§ **QUESTIONS**
• A. In the text on the history of computer languages, why did Zuse's Plankalkül go more than 50 years before being implemented? Answer in one to three sentences.
• B. According to the history of computer languages, what did Ada Lovelace's program calculate, and on which machine?
• C. Continue the history of computer languages from its last sentence.

§ **TEXT SECTION**
──────────────────────────────

A Brief History of Computer Languages

Or: a whistle-stop tour through ways people have talked to computers, before we kick off with more in-depth tutorials.

Ada Lovelace wrote the first ever computer program without even having a computer. She wrote out a detailed description of how one would calculate Bernoulli numbers on Babbage’s Analytical Engine (sadly never built). She, and others, also considered punch cards as a means of encoding the instructions to an Engine-like device. For more on this, see LV001 (if you haven’t seen it yet, you can download the full PDF from here: www.linuxvoice.com/download-linux-voice-issue-1-with-audio).

The first computers that were successfully built, in the 1940s, were programmed in machine code, or at best in assembly language, with mnemonics rather than numeric codes. Whilst this lent itself to a high degree of fine-tuning, it was also error-prone and very hard work.

Those early programmers were interested in developing high-level languages; languages that were abstracted from the details of the machine doing the work. This allows a programmer to specify what they want without worrying about the details of memory location, chip instructions, and so on. The first high-level language ever designed was Zuse’s Plankalkül, but as he lacked a functional computer at the time it wasn’t implemented until over 50 years later.

──────────────────────────────

§ **AVAILABLE DATA**
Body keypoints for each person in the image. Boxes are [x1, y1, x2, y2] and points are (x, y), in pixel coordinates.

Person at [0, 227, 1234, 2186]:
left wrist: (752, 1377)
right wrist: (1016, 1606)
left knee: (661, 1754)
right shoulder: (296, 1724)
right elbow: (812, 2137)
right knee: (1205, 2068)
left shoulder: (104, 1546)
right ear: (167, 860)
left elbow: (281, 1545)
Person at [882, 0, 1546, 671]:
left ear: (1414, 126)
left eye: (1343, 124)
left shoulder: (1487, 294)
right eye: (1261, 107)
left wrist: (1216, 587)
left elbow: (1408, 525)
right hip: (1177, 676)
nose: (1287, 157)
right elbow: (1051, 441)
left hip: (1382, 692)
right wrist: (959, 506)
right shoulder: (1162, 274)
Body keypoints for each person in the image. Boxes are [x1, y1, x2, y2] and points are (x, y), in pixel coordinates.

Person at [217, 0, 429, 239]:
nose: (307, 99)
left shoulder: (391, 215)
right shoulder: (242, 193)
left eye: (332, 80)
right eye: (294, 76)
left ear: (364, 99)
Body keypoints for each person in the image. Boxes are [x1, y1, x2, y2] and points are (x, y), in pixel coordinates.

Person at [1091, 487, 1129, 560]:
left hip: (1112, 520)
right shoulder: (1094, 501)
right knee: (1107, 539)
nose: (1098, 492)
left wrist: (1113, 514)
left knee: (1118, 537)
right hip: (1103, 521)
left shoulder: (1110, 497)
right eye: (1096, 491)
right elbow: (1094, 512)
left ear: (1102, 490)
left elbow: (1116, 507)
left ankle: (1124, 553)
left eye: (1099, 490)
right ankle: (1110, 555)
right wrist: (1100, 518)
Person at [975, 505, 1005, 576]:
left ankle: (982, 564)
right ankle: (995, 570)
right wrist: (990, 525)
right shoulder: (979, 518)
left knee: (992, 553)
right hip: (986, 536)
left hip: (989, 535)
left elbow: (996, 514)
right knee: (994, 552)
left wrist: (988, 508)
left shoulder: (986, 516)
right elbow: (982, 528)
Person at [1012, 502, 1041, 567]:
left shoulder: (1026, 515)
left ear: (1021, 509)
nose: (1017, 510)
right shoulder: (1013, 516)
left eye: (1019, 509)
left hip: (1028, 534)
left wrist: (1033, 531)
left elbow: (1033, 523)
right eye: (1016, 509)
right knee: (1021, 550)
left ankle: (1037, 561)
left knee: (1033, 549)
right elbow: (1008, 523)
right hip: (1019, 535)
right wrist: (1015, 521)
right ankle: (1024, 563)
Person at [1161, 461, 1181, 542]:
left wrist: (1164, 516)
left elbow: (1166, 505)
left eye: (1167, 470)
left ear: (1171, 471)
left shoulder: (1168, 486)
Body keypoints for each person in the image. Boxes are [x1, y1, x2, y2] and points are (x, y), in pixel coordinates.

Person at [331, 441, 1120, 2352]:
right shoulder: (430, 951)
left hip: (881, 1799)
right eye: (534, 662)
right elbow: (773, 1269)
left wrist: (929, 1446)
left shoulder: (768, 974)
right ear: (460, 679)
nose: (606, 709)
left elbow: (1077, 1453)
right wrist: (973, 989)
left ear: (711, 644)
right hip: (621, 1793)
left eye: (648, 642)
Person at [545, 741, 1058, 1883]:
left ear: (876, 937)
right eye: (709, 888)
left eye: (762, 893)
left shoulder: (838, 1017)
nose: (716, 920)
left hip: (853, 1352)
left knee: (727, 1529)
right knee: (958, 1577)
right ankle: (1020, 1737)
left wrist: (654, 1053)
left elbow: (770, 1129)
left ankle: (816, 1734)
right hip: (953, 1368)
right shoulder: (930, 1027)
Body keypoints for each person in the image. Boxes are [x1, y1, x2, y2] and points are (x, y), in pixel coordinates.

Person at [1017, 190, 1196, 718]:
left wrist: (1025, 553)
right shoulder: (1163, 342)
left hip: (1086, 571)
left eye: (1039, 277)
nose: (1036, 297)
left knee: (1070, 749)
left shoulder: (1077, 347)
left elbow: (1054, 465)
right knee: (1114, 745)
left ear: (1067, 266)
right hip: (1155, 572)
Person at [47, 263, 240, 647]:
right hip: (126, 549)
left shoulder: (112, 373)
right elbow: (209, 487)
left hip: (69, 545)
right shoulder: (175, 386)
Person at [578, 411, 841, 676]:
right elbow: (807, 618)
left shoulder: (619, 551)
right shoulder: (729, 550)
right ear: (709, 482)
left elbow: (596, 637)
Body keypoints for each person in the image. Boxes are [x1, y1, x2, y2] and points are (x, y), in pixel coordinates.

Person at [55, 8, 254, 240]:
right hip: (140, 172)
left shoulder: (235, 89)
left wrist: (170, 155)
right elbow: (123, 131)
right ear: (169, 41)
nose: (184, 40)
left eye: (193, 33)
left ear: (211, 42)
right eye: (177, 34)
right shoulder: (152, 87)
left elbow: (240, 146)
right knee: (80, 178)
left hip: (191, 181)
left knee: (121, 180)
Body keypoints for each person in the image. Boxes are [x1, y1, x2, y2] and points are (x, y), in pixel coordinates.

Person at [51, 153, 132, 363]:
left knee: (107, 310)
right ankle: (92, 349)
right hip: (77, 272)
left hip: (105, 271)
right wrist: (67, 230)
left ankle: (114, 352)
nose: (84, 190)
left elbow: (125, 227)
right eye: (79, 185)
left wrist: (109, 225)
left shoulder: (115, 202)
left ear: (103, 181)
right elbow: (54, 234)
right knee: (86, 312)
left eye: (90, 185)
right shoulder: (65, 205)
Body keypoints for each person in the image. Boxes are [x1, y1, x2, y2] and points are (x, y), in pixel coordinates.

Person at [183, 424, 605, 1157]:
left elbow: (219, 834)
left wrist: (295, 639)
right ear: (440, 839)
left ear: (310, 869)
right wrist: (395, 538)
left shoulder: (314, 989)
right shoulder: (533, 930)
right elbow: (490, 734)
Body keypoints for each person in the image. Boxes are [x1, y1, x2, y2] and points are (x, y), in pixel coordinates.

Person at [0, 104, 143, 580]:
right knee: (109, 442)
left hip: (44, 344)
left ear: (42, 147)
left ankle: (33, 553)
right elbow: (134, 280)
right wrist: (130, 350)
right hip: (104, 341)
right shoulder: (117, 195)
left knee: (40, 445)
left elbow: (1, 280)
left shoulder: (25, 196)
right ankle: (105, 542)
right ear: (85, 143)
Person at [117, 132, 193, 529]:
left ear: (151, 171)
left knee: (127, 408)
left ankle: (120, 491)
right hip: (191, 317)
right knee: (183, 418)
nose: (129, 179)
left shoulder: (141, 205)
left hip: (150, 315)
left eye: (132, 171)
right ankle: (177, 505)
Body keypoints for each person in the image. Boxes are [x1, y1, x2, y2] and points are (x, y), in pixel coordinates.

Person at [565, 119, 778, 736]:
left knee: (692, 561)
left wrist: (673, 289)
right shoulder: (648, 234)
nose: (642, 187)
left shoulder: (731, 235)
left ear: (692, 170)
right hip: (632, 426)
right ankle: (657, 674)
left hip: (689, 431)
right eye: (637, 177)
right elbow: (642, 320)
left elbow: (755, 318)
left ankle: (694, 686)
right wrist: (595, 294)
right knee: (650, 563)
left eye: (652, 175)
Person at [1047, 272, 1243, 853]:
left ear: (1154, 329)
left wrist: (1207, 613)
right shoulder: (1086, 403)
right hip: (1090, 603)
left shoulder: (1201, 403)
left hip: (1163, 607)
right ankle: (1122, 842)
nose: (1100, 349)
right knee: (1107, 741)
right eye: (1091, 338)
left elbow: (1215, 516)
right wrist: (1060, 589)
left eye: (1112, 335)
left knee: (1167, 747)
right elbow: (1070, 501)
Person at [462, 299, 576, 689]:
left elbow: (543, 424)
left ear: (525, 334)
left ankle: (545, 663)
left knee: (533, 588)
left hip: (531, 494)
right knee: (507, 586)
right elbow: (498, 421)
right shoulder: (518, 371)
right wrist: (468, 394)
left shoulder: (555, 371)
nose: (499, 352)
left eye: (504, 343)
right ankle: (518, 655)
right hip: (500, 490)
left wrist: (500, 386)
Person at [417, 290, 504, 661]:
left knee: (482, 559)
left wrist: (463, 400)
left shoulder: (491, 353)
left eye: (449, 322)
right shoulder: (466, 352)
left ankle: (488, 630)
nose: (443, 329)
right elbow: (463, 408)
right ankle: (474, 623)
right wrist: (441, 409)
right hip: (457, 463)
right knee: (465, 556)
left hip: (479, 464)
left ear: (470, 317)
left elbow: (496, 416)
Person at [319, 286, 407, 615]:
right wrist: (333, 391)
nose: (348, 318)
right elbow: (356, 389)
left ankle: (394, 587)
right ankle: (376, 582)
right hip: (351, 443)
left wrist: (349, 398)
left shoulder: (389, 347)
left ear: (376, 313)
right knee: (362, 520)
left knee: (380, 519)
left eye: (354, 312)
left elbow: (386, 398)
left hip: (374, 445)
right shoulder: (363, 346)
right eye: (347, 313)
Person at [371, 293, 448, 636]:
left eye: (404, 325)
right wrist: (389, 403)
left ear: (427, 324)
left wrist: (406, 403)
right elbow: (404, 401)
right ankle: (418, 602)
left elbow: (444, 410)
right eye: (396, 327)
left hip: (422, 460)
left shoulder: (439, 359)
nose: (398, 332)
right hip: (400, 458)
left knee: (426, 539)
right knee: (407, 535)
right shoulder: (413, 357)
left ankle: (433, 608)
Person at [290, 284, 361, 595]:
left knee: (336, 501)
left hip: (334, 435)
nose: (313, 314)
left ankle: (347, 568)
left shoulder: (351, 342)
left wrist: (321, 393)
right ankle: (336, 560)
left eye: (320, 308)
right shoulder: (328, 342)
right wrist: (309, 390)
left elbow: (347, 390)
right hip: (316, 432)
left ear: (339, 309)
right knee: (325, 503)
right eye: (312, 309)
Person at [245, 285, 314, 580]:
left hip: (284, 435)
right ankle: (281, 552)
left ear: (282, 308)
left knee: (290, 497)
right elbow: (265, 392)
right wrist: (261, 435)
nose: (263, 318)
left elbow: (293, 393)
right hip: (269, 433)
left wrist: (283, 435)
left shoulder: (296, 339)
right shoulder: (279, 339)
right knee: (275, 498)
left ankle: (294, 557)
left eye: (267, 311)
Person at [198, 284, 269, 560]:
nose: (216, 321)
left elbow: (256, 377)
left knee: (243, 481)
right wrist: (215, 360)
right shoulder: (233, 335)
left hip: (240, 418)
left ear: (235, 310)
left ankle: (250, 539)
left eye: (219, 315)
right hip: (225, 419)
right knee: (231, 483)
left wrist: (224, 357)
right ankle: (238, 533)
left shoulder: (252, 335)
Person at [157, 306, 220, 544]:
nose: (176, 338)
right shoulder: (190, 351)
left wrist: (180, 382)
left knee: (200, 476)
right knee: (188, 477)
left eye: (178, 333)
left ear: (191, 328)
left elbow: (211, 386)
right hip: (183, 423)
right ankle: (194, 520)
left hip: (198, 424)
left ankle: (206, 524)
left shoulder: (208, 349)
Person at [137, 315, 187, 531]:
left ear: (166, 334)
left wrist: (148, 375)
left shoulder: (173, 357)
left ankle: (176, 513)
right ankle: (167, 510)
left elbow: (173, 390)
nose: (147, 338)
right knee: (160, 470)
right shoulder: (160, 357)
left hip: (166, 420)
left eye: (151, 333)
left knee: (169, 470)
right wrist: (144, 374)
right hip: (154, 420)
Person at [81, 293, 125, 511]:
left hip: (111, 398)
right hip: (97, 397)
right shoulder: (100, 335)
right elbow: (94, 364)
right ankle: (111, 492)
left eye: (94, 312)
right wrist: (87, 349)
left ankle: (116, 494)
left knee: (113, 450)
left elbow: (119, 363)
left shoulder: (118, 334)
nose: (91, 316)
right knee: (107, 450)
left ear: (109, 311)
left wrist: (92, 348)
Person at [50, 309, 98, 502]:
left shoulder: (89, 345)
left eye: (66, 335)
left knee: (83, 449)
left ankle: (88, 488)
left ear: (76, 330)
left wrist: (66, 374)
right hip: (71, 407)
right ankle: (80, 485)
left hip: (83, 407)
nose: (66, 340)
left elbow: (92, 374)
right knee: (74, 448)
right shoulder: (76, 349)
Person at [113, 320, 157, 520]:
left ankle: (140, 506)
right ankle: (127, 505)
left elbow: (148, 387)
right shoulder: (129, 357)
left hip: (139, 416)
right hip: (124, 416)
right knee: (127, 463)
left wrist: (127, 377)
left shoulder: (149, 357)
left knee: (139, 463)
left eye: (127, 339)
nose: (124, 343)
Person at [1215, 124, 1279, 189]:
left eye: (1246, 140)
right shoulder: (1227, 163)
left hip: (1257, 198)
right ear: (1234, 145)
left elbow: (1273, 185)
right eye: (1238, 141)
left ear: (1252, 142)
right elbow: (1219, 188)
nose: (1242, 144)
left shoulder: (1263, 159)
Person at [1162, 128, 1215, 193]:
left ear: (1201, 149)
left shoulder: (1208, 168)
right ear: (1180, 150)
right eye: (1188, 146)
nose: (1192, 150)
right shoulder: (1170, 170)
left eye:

──────────────────────────────

§ **RESPONSE LIST**
• A. Zuse didn't have a working computer when he designed it. Because of that, Plankalkül, the first high-level language ever designed, wasn't implemented until over 50 years later.

• B. It calculated Bernoulli numbers on Babbage's Analytical Engine.

• C.
The early 1950s saw several more attempts. Short Code (designed by John Mauchley) was implemented for UNIVAC, and aimed to make mathematical expressions easier to code. However, it was interpreted rather than compiled, so had to be translated every time, running about 50 times slower than assembly. The first compiled language was Autocode, developed at the University of Manchester for the Mark 1. Grace Hopper’s FLOW-MATIC was a couple of years later, and was aimed at business customers who might be uncomfortable with mathematical notation. None of these are still in use today; but their successors, Fortran, Lisp and COBOL, have all survived.

Fortran was created in 1957. It had 32 statements, and was of course stored on punchcards, one card per line of code. Compilers for many different computers were rapidly developed due to its growing popularity, making it arguably the first cross-platform language. Here’s an example (save as hello.f95):

! Hello World program hello print *,”Hello World” end program hello Install the gfortran package, and compile it with f95 -o hello hello.f95, then run it with ./hello.

Image

Fortran code and code compiling/running, again. The ! line is a comment.

Lisp emerged in 1958. The name derives from LISt Processing, and Lisp is heavily list-based (and, famously, involves a lot of brackets). Here’s a Hello World (save as hello.lisp):

(write-line “Hello World”)

Install sbcl (if you want to do much Lisp development you’ll also want to install and set up Slime (the Superior Lisp Interaction Mode for Emacs) and Emacs), and run this with sbcl –script hello.lisp.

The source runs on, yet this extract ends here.